§ Selected text:
Drawn from social psychology, the theory of reasoned action (TRA) (Ajzen and Fishbein 1980; Fishbein and Ajzen 1975) is a precursor to many models and a frequently-used theory of human behaviour for explaining technology adoption (Venkatesh et al. 2003). TRA posits that individual behaviour is driven by the individual’s own behavioural intention, which is in turn a function of an individual’s attitude toward the behaviour and subjective norms (Fishbein and Ajzen 1975). Sheppard et al. (1988) indicated that the predictive validity of the model remained high although many researchers extended this model beyond its stated boundary conditions.
TRA was the basis for two important theoretical directions: to develop a more comprehensive Theory of Planned Behaviour (TPB) (Ajzen 1991); and to develop a more parsimonious and widely used Technology Acceptance Model (TAM) (Davis 1989; Davis et al. 1989). Davis et al. (1989) used TRA to explain individual acceptance of technology and found that the variance explained was largely consistent with studies that had employed TRA in the context of other behaviours. Thus, Davis et al. (1989) and Davis (1989) developed TAM to explain the acceptance of IS/IT and found two important beliefs to influence the usage of IS: perceived usefulness and perceived ease of use.
According to TPB, user’s actions are determined by their intentions and perceptions of control, while their intentions are influenced by their attitudes toward behaviour, subjective norms, and perceptions of behavioural control (Ajzen 1991, 2001). Ajzen (1991, 2001) also showed the ability of the TPB in providing a very useful theoretical framework for understanding and predicting the acceptance of new innovations including IS/IT based innovations (e.g., Harrison et al. 1997; Mathieson 1991; Taylor and Todd 1995b).
The Decomposed Theory of Planned Behaviour (DTPB) (Taylor and Todd 1995b) combined elements and characteristics from both TPB and TAM in order to provide a more comprehensive understanding of technology adoption. Although DTPB is identical to TPB in predicting intention, DTPB “decomposes” attitude, subjective norm, and behavioural control into its essential belief structure in the context of technology adoption (Venkatesh et al. 2003). A combined model of TAM and TPB (C-TAM-TPB) incorporates predictors from TPB and perceived usefulness from TAM (Taylor and Todd 1995a).
An extensive body of research in psychology has employed general motivation theory to examine individual behaviour. A number of studies (e.g., Igbaria et al. 1996; Venkatesh and Brown 2001) have adapted motivational theories for specific contexts (Venkatesh et al. 2003); see Vallerand (1997) for an exhaustive review of motivational theories. Within the IS/IT domain, Davis et al. (1992) used motivational theory to understand the adoption and use of new technology (see also Venkatesh and Speier 1999).
The model of PC utilization (MPCU) was derived largely from Triandis’ (1977) theory of human behaviour. It presents a competing context to that proposed by TRA and TPB. Thompson et al. (1991) adapted and refined Triandis’ model with attention to the IS/IT context and formulated MPCU for predicting usage behaviour rather than intention.
Rooted in sociology, the innovation diffusion theory (IDT) (Rogers 1995) has been used to study a number of innovations ranging from agricultural tools to organizational innovation (Tornatzky and Klein 1982). Further, Moore and Benbasat (1991) tailored the characteristics of innovations presented by Rogers and refined a set of constructs to use it for individual technology acceptance.

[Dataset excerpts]
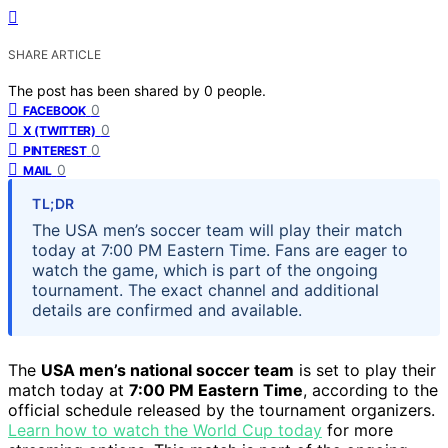
SHARE ARTICLE
The post has been shared by
0
people.
0
FACEBOOK
0
X (TWITTER)
0
PINTEREST
0
MAIL
TL;DR
The USA men’s soccer team will play their match
today at 7:00 PM Eastern Time. Fans are eager to
watch the game, which is part of the ongoing
tournament. The exact channel and additional
details are confirmed and available.
The
USA men’s national soccer team
is set to play their
match today at
7:00 PM Eastern Time
, according to the
official schedule released by the tournament organizers.
Learn how to watch the World Cup today
for more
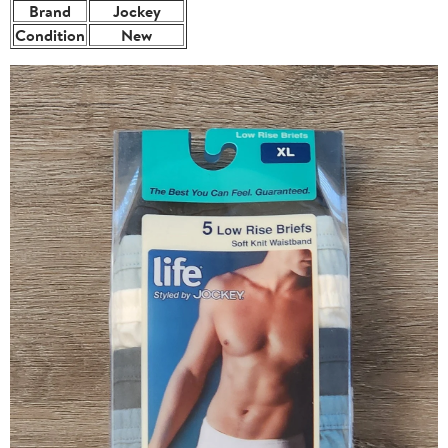
Brand
Jockey
Condition
New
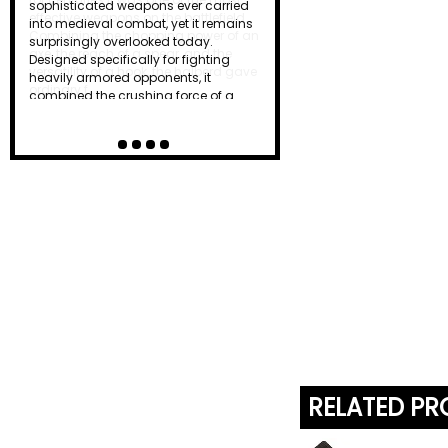
effective weapons on the battlefield.
Combining the chopping power of an
axe, the reach of a spear, and the
versatility of a hook, the halberd gave
ordinary f…
RELATED P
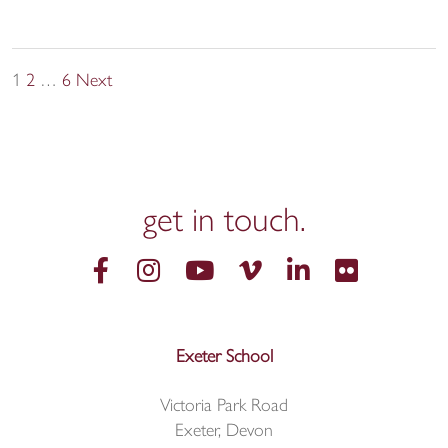
Posts
1
2
…
6
Next
pagination
get in
touch.
Exeter School
Victoria Park Road
Exeter, Devon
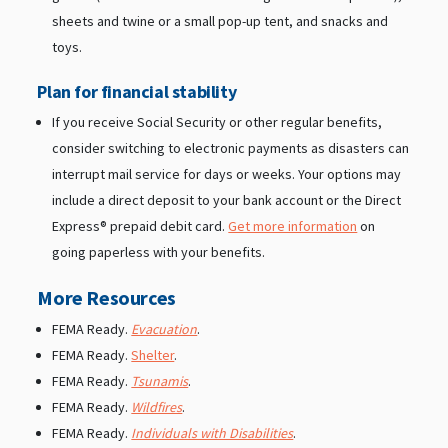
sheets and twine or a small pop-up tent, and snacks and
toys.
Plan for financial stability
If you receive Social Security or other regular benefits,
consider switching to electronic payments as disasters can
interrupt mail service for days or weeks. Your options may
include a direct deposit to your bank account or the Direct
Express® prepaid debit card.
Get more information
on
going paperless with your benefits.
More Resources
FEMA Ready.
Evacuation
.
FEMA Ready.
Shelter
.
FEMA Ready.
Tsunamis
.
FEMA Ready.
Wildfires
.
FEMA Ready.
Individuals with Disabilities
.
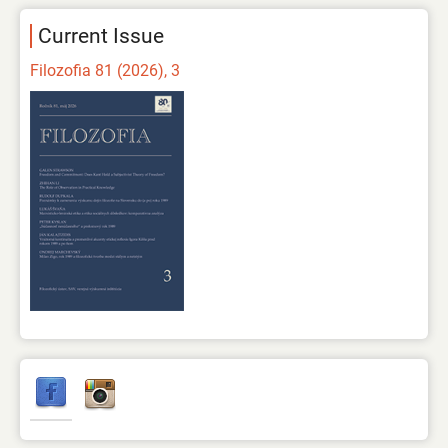
Current Issue
Filozofia 81 (2026), 3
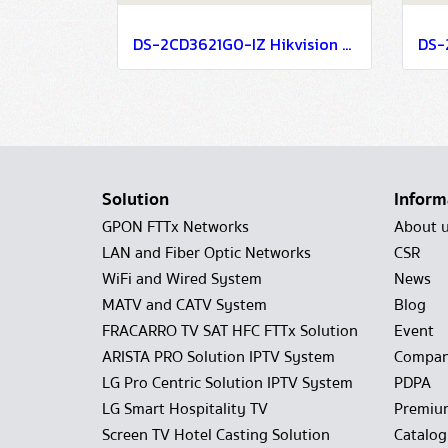
DS-2CD3621G0-IZ Hikvision 2MP Varifocal Bullet Network Camera IP Camera CCTV Camera (2.7-13.5mm)
Solution
Inform
GPON FTTx Networks
About 
LAN and Fiber Optic Networks
CSR
WiFi and Wired System
News
MATV and CATV System
Blog
FRACARRO TV SAT HFC FTTx Solution
Event
ARISTA PRO Solution IPTV System
Compan
LG Pro Centric Solution IPTV System
PDPA
LG Smart Hospitality TV
Premiu
Screen TV Hotel Casting Solution
Catalo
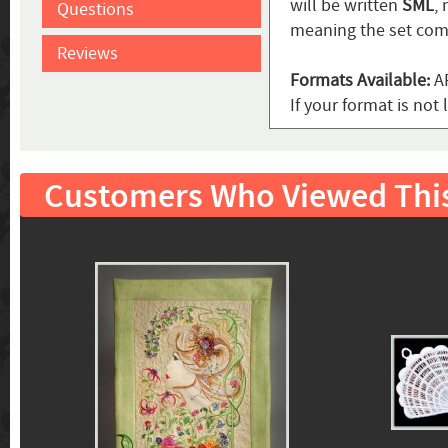
will be written
SML
,
Questions
meaning the set come
Reviews
Formats Available:
AR
If your format is no
Customers Who Viewed Thi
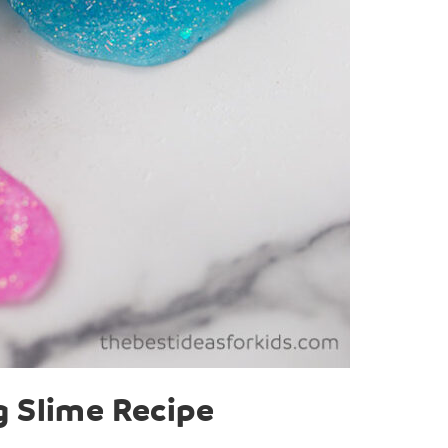
g Slime Recipe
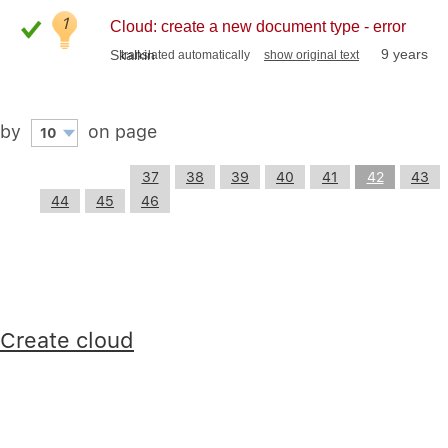
1
Cloud: create a new document type - error
9 years
Skalkin
translated automatically
show original text
by
on page
10
37
38
39
40
41
42
43
44
45
46
Create cloud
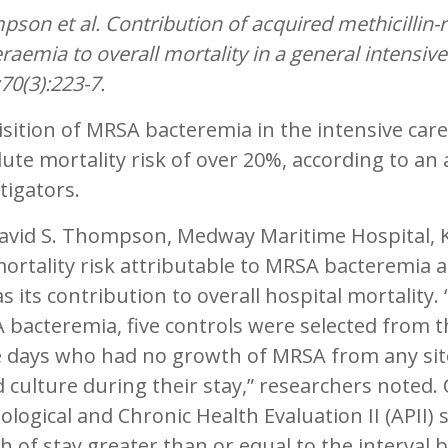
son et al. Contribution of acquired methicillin-r
raemia to overall mortality in a general intensive
70(3):223-7.
sition of MRSA bacteremia in the intensive care 
ute mortality risk of over 20%, according to an 
tigators.
David S. Thompson, Medway Maritime Hospital, K
ortality risk attributable to MRSA bacteremia
as its contribution to overall hospital mortality
bacteremia, five controls were selected from th
 days who had no growth of MRSA from any sit
 culture during their stay,” researchers noted.
ological and Chronic Health Evaluation II (APII)
h of stay greater than or equal to the interva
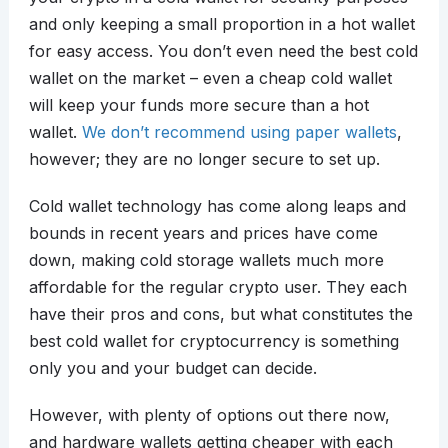
and only keeping a small proportion in a hot wallet
for easy access. You don’t even need the best cold
wallet on the market – even a cheap cold wallet
will keep your funds more secure than a hot
wallet.
We don’t recommend using paper wallets
,
however; they are no longer secure to set up.
Cold wallet technology has come along leaps and
bounds in recent years and prices have come
down, making cold storage wallets much more
affordable for the regular crypto user. They each
have their pros and cons, but what constitutes the
best cold wallet for cryptocurrency is something
only you and your budget can decide.
However, with plenty of options out there now,
and hardware wallets getting cheaper with each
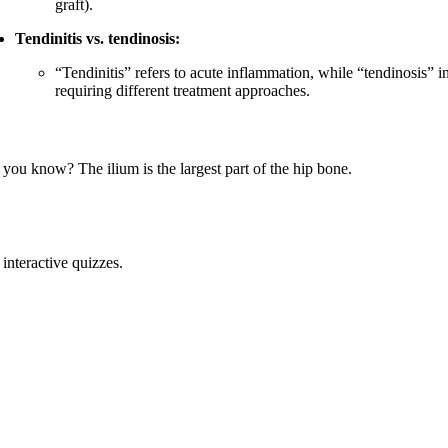
graft).
Tendinitis vs. tendinosis:
“Tendinitis” refers to acute inflammation, while “tendinosis”
requiring different treatment approaches.
 you know? The ilium is the largest part of the hip bone.
interactive quizzes.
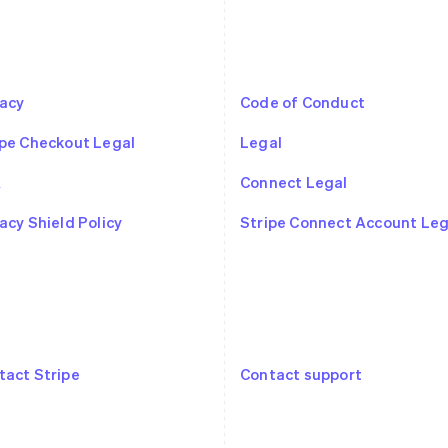
vacy
Code of Conduct
ipe Checkout Legal
Legal
A
Connect Legal
France
Lithuania
Français
English
English
acy Shield Policy
Stripe Connect Account Leg
Germany
Luxembourg
Deutsch
English
Français
Deutsch
English
Gibraltar
Mainland China
English
简体中文
English
Greece
Malaysia
English
English
简体中文
Hong Kong SAR, China
Malta
tact Stripe
Contact support
English
简体中文
English
Hungary
Mexico
English
Español
English
India
Netherlands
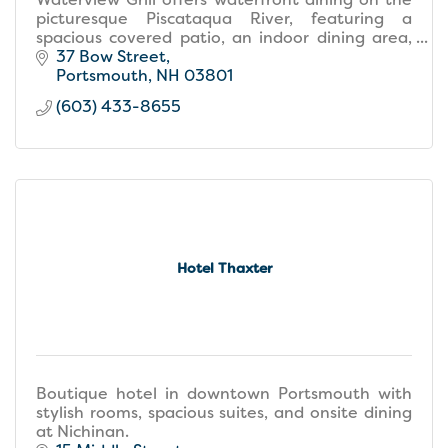
picturesque Piscataqua River, featuring a
spacious covered patio, an indoor dining area,
and a stylish bar perfect for social gatherings.
37 Bow Street
Portsmouth
NH
03801
(603) 433-8655
Hotel Thaxter
Boutique hotel in downtown Portsmouth with
stylish rooms, spacious suites, and onsite dining
at Nichinan.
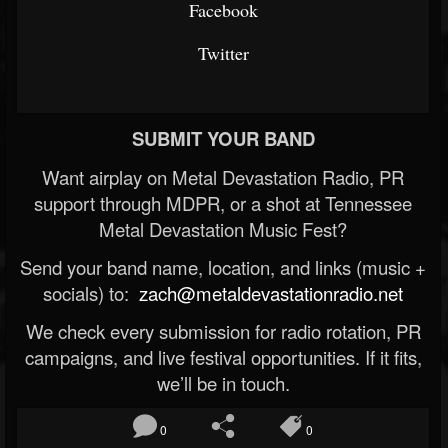
Facebook
Twitter
SUBMIT YOUR BAND
Want airplay on Metal Devastation Radio, PR
support through MDPR, or a shot at Tennessee
Metal Devastation Music Fest?
Send your band name, location, and links (music +
socials) to:
zach@metaldevastationradio.net
We check every submission for radio rotation, PR
campaigns, and live festival opportunities. If it fits,
we’ll be in touch.
0
0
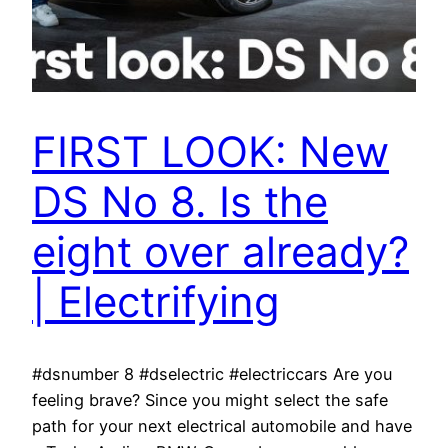
FIRST LOOK: New
DS No 8. Is the
eight over already?
| Electrifying
#dsnumber 8 #dselectric #electriccars Are you
feeling brave? Since you might select the safe
path for your next electrical automobile and have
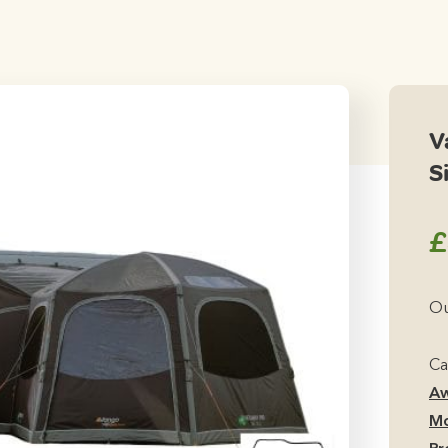
V
S
£
Ou
Ca
Aw
Mo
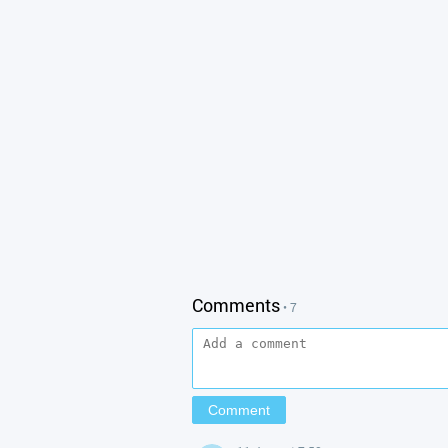
Comments
• 7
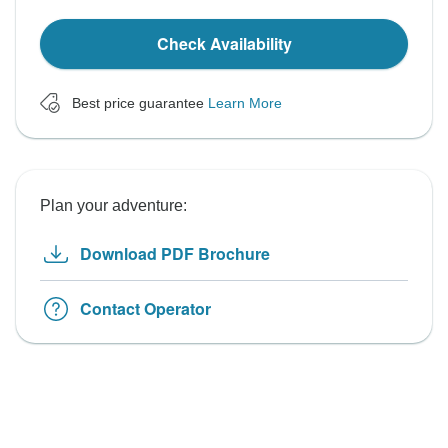
Check Availability
Best price guarantee
Learn More
Plan your adventure:
Download PDF Brochure
Contact Operator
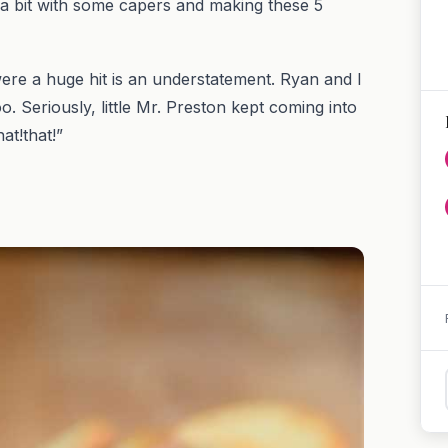
 a bit with some capers and making these 5
ere a huge hit is an understatement. Ryan and I
 Seriously, little Mr. Preston kept coming into
at!that!”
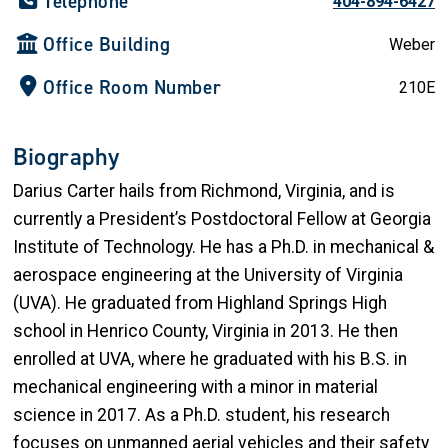
Telephone
404-894-6427
Office Building
Weber
Office Room Number
210E
Biography
Darius Carter hails from Richmond, Virginia, and is
currently a President’s Postdoctoral Fellow at Georgia
Institute of Technology. He has a Ph.D. in mechanical &
aerospace engineering at the University of Virginia
(UVA). He graduated from Highland Springs High
school in Henrico County, Virginia in 2013. He then
enrolled at UVA, where he graduated with his B.S. in
mechanical engineering with a minor in material
science in 2017. As a Ph.D. student, his research
focuses on unmanned aerial vehicles and their safety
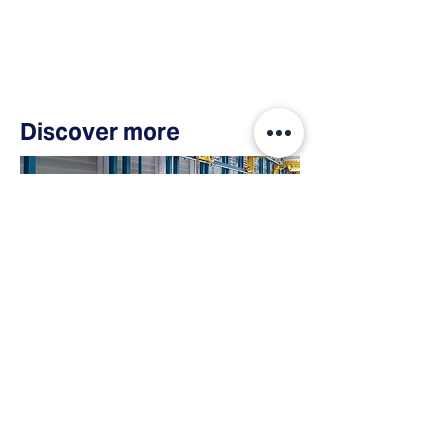
Discover more
Case Study
Burckhardt
Compression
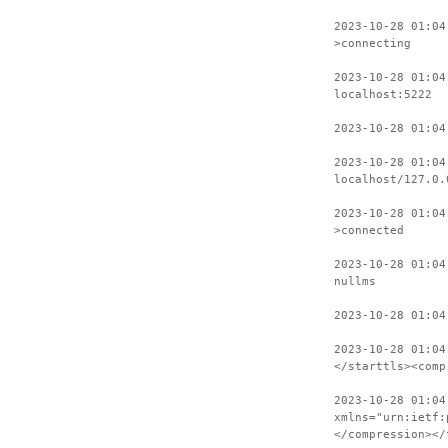
2023-10-28 01:04
>connecting
2023-10-28 01:04
localhost:5222
2023-10-28 01:04
2023-10-28 01:04
localhost/127.0.
2023-10-28 01:04
>connected
2023-10-28 01:04
nullms
2023-10-28 01:04
2023-10-28 01:04
</starttls><comp
2023-10-28 01:04
xmlns="urn:ietf:
</compression></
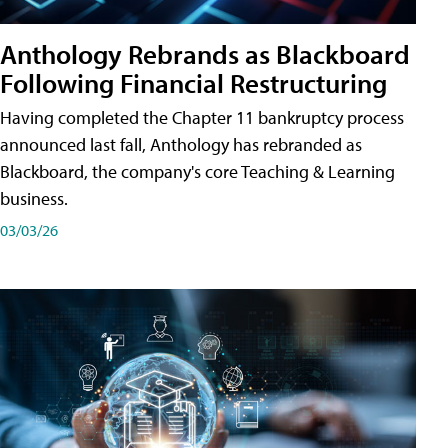
Anthology Rebrands as Blackboard
Following Financial Restructuring
Having completed the Chapter 11 bankruptcy process
announced last fall, Anthology has rebranded as
Blackboard, the company's core Teaching & Learning
business.
03/03/26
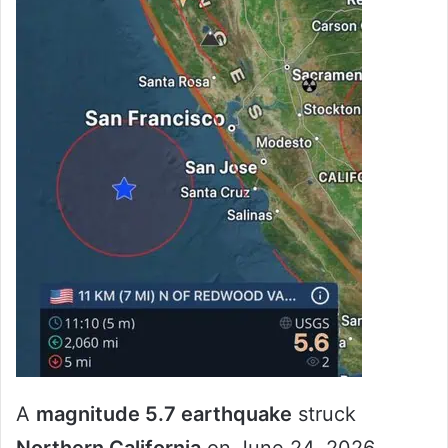
A
magnitude 5.7 earthquake
struck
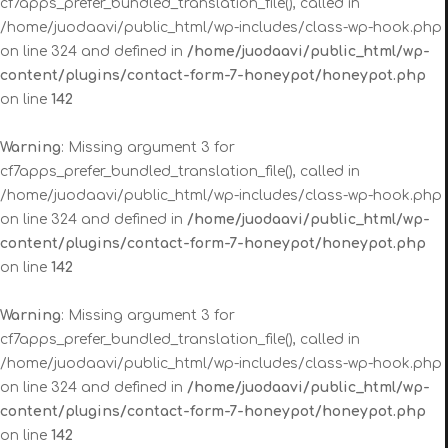
cf7apps_prefer_bundled_translation_file(), called in
/home/juodaavi/public_html/wp-includes/class-wp-hook.php
on line 324 and defined in
/home/juodaavi/public_html/wp-
content/plugins/contact-form-7-honeypot/honeypot.php
on line
142
Warning
: Missing argument 3 for
cf7apps_prefer_bundled_translation_file(), called in
/home/juodaavi/public_html/wp-includes/class-wp-hook.php
on line 324 and defined in
/home/juodaavi/public_html/wp-
content/plugins/contact-form-7-honeypot/honeypot.php
on line
142
Warning
: Missing argument 3 for
cf7apps_prefer_bundled_translation_file(), called in
/home/juodaavi/public_html/wp-includes/class-wp-hook.php
on line 324 and defined in
/home/juodaavi/public_html/wp-
content/plugins/contact-form-7-honeypot/honeypot.php
on line
142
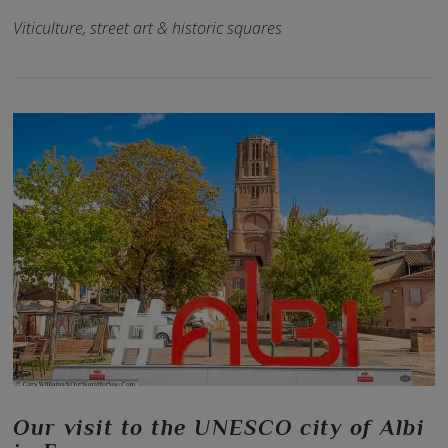
Viticulture, street art & historic squares
VIEW POST
Our visit to the UNESCO city of Albi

§ Tasks to perform:
- A) According to the passage on technology adoption theories, which two beliefs did TAM find to influence the usage of IS?
- B) Render everything in the listing from the line containing "son et al. Contribution" down to the line containing "interactive quizzes." as a JSON list of strings, one string per line, skipping blank lines and omitting the pictures.

§ Results of the exercise:
- A) Perceived usefulness and perceived ease of use.

- B)
[
  "son et al. Contribution of acquired methicillin-r",
  "raemia to overall mortality in a general intensive",
  "70(3):223-7.",
  "sition of MRSA bacteremia in the intensive care ",
  "ute mortality risk of over 20%, according to an ",
  "tigators.",
  "David S. Thompson, Medway Maritime Hospital, K",
  "ortality risk attributable to MRSA bacteremia",
  "as its contribution to overall hospital mortality",
  "bacteremia, five controls were selected from th",
  " days who had no growth of MRSA from any sit",
  " culture during their stay,” researchers noted.",
  "ological and Chronic Health Evaluation II (APII)",
  "h of stay greater than or equal to the interva",
  "and only keeping a small proportion in a hot wallet",
  "for easy access. You don’t even need the best cold",
  "wallet on the market – even a cheap cold wallet",
  "will keep your funds more secure than a hot",
  "wallet.",
  "We don’t recommend using paper wallets",
  ",",
  "however; they are no longer secure to set up.",
  "Cold wallet technology has come along leaps and",
  "bounds in recent years and prices have come",
  "down, making cold storage wallets much more",
  "affordable for the regular crypto user. They each",
  "have their pros and cons, but what constitutes the",
  "best cold wallet for cryptocurrency is something",
  "only you and your budget can decide.",
  "However, with plenty of options out there now,",
  "and hardware wallets getting cheaper with each",
  "graft).",
  "Tendinitis vs. tendinosis:",
  "“Tendinitis” refers to acute inflammation, while “tendinosis”",
  "requiring different treatment approaches.",
  " you know? The ilium is the largest part of the hip bone.",
  "interactive quizzes."
]